S'agissant de ses délibérations sur les droits des femmes et des enfants, la Commission a noté avec satisfaction que 12 États membres ont déjà ratifié le Statuts de l’Organisation de l’OCI pour le Développement, tout en souhaitant la finalisation de ce processus en vue de sa mise en place dans les meilleurs délais possibles.    Elle a également souligné la nécessité de développer des réseaux de coopération avec les Nations Unies et des ONG internationales, en vue de promouvoir les droits humains des femmes et des enfants, tout en mettant en garde contre les tentatives de certaines de ces organisations, relatives à l'introduction et à la promotion des concepts controversés, tels que les droits sexuels, l'avortement et l'utilisation abusive du terme 'genre ', etc. , qui sont incompatibles avec les normes socioculturelles et religieuses des personnes.
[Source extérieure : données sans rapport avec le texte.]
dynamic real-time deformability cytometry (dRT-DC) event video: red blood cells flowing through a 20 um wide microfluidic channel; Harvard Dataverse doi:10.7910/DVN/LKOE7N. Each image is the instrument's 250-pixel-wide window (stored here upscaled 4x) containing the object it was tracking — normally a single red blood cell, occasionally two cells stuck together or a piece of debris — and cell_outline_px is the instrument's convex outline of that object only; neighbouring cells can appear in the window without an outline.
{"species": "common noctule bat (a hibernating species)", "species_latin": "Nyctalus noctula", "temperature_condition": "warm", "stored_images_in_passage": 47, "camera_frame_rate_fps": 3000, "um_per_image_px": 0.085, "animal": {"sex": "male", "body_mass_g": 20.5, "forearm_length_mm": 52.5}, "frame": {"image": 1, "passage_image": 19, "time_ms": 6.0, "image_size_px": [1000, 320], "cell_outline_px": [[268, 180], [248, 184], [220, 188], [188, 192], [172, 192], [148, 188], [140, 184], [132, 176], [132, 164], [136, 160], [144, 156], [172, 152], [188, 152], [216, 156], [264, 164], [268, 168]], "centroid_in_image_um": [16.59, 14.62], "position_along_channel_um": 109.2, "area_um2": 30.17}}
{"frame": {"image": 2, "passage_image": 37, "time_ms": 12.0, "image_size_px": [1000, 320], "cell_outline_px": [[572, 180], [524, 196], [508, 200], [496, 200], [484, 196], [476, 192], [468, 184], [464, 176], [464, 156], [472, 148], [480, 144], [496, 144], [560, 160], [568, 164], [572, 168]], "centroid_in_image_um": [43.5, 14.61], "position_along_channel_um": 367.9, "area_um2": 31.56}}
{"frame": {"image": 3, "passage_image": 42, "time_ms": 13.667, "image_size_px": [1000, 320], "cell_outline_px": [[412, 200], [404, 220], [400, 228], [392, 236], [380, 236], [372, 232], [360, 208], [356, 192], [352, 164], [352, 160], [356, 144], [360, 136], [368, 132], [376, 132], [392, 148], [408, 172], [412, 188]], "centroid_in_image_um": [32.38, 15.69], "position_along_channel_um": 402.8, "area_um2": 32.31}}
En ce qui concerne la protection des droits de l'enfant, la Commission a été informée des résultats de la deuxième réunion du sous-comité de la CPIDH, tenue le 20 avril 2019, dans le cadre de l’exécution du mandat relatif à la revue du Pacte de l'OCI sur les droits de l'Enfant.  À cet effet, Il a été indiqué que le Sous-Comité avait entrepris cette révision du Pacte, article par article, sur la base des contributions fournies par les membres de la Commission, et avait fini par approuver projet préliminaire du document révisé, qui fera l'objet de nouvelles délibérations lors de la prochaine Session de la Commission.

 

La Commission a également adopté deux études thématiques portant sur les sujets : (a) Égalité de Genre, Équité de Genre et Justice de Genre Une Perspective Islamique et des Droits de l'Homme, et (b) Rôle de L'Éducation aux Droits de l'Homme dans la Promotion des Droits Humains dans les États membres de l'OCI.

 

Dans ses observations finales, le président de la Commission, le Professeur Akmal Saidov a exprimé sa profonde gratitude à tous les États Membres, y compris le pays hôte, le Royaume d'Arabie Saoudite et le Secrétaire Général de l'OCI, pour leur soutien logistique et moral indéfectible nécessaire à l'efficacité et au bon fonctionnement des travaux de la Commission.  Il a également réaffirmé la détermination de la Commission à travailler de concert avec le Secrétariat Général de l’OCI et d’autres institutions spécialisées, en vue de promouvoir et de renforcer davantage les droits de l'homme dans tous les Pays Membres.